The furniture is a combination of antiques and reproductions of period furniture. Curtains were selected to be harmonious with the period of the home, as were interior paint colors.

They searched throughout New England for craftsmen to hand-plane doors and wood paneling. They scoured dozens of shops looking for antique doors, hardware and other elements to incorporate. It took months to find just the right cabinetmaker (who was eventually located in Connecticut) to make wooden cabinets for the kitchen.

It took six local tradesmen and another half-dozen specialists to complete the house. Mr. Harbold, who served as general contractor, oversaw (obsessed over, says his wife) every detail in the 2,800-square-foot, eight-room house.

Why do so much work when they could have just hired a builder and handed over some plans?

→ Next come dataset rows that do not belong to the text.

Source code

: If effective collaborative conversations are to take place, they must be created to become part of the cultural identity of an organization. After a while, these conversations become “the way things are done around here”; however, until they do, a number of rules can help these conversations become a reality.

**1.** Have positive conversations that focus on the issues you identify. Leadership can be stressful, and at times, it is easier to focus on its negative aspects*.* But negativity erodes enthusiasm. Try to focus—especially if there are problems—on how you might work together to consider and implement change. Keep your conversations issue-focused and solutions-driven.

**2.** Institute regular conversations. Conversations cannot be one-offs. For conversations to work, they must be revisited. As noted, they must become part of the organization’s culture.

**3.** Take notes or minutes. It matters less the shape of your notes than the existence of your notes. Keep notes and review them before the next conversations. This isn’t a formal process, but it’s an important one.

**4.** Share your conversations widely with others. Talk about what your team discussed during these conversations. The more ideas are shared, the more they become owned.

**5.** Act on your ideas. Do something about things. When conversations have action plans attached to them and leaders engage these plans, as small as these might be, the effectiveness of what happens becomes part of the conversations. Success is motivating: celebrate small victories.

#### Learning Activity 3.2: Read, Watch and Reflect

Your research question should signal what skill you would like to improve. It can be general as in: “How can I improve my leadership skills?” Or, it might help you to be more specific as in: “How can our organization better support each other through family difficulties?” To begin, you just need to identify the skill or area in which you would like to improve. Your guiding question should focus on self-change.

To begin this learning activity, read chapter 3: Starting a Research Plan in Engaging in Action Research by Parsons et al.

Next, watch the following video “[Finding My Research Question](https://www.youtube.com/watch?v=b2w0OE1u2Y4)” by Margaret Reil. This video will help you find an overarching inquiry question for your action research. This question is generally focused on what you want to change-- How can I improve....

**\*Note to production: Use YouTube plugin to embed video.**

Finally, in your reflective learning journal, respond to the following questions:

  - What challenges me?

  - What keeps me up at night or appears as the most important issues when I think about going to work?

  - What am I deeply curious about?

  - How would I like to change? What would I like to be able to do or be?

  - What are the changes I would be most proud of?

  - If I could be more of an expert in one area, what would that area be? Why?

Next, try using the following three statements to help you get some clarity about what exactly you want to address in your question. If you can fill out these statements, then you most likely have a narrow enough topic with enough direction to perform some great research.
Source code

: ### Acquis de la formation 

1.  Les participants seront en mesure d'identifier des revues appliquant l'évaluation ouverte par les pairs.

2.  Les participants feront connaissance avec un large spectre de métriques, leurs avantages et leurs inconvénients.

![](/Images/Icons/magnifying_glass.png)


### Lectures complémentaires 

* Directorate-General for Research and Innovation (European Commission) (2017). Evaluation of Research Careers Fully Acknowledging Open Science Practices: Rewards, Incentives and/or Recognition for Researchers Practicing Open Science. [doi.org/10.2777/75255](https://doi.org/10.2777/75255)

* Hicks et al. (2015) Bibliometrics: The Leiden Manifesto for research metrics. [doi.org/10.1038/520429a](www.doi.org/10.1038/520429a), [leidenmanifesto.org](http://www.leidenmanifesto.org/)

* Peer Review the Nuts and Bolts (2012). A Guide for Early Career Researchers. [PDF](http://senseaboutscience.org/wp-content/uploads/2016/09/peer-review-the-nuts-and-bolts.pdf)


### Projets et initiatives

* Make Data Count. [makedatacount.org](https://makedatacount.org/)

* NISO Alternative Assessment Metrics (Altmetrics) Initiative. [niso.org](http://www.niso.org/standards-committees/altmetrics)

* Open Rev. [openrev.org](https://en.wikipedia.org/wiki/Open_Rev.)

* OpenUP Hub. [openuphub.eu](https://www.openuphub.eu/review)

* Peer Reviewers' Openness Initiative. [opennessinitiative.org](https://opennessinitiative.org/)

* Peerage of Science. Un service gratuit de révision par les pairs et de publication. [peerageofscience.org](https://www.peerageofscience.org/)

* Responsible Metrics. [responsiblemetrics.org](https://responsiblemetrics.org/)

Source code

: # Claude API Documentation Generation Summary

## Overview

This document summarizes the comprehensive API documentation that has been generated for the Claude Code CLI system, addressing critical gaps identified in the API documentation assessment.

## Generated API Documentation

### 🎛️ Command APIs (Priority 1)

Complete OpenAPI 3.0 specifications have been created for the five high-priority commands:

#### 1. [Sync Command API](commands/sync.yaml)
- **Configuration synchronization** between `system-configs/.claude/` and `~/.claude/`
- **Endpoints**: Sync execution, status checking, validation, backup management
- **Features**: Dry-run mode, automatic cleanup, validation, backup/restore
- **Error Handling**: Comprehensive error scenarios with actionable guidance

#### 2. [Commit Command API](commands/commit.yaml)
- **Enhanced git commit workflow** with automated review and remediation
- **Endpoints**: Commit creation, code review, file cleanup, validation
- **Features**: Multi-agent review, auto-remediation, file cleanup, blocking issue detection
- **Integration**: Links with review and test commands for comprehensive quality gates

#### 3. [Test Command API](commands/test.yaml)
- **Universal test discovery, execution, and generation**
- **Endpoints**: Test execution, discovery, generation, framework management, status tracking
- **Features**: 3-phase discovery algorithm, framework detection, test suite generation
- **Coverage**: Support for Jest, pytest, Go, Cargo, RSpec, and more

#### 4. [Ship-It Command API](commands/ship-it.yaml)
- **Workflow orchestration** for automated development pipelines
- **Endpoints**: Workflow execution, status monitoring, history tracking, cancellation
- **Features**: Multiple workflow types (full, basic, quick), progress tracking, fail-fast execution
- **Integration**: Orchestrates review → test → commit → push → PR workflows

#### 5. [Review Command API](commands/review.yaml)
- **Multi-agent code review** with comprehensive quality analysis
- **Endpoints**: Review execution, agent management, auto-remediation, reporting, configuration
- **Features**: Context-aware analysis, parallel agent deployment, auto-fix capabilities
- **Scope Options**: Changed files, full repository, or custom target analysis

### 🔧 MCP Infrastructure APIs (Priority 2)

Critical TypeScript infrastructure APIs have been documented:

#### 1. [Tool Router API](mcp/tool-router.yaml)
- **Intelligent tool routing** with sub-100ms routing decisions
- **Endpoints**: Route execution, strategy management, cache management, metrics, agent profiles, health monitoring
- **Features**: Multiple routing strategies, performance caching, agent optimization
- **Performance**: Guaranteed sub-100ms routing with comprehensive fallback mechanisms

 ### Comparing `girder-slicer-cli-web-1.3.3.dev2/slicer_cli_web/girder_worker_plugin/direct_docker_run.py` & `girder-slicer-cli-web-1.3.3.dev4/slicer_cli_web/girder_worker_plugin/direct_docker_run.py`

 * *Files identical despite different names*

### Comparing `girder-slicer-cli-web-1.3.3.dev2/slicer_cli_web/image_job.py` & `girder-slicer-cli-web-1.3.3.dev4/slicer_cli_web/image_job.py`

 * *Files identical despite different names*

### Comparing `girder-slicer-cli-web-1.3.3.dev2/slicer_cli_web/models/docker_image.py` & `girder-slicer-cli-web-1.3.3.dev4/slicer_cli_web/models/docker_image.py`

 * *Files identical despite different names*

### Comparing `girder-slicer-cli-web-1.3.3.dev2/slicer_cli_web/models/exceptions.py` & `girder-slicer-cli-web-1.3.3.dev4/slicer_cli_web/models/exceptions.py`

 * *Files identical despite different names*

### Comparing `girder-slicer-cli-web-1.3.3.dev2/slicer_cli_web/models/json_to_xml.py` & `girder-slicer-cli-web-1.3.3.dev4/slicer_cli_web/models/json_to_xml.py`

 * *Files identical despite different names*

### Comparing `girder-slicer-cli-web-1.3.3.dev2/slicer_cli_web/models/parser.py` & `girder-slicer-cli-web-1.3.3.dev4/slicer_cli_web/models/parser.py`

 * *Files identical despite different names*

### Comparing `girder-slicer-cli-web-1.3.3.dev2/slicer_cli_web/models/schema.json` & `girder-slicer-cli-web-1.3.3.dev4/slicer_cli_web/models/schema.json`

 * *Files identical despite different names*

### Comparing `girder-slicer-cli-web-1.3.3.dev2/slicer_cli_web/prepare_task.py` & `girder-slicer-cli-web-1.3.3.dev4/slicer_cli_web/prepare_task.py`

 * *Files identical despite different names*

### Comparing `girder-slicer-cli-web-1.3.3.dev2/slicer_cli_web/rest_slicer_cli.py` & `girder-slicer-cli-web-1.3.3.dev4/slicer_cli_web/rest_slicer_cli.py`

"I've been planning this since I was 16," says Mr. Harbold, who works as a sales representative for Vintage Lumber, a specialty flooring company in Frederick. "Since I was a teen-ager, old architecture and furnishings have been an interest of mine."

At work, Mr. Harbold deals regularly with craftsmen and builders, so he wasn't overwhelmed by the daunting task of assembling a team of workers and selecting materials to put their dream house together.

The key to being this involved with building a house is careful planning, he says, adding that years of taking photographs of homes they admired and looking at plans saved on headaches and heartaches once construction began.

"It went pretty smoothly. Except for the weather, which set us back, it was actually pretty painless," Mr. Harbold says.

The couple purchased the lot for $91,000 in 1991, started building in October 1992 and completed the job in September 1993. Total construction costs were $205,000 -- not a small sum -- on top of the lot cost.

But Mr. Harbold quickly points up that lots of folks buy big houses on large lots and pay that much or more without getting the same quality.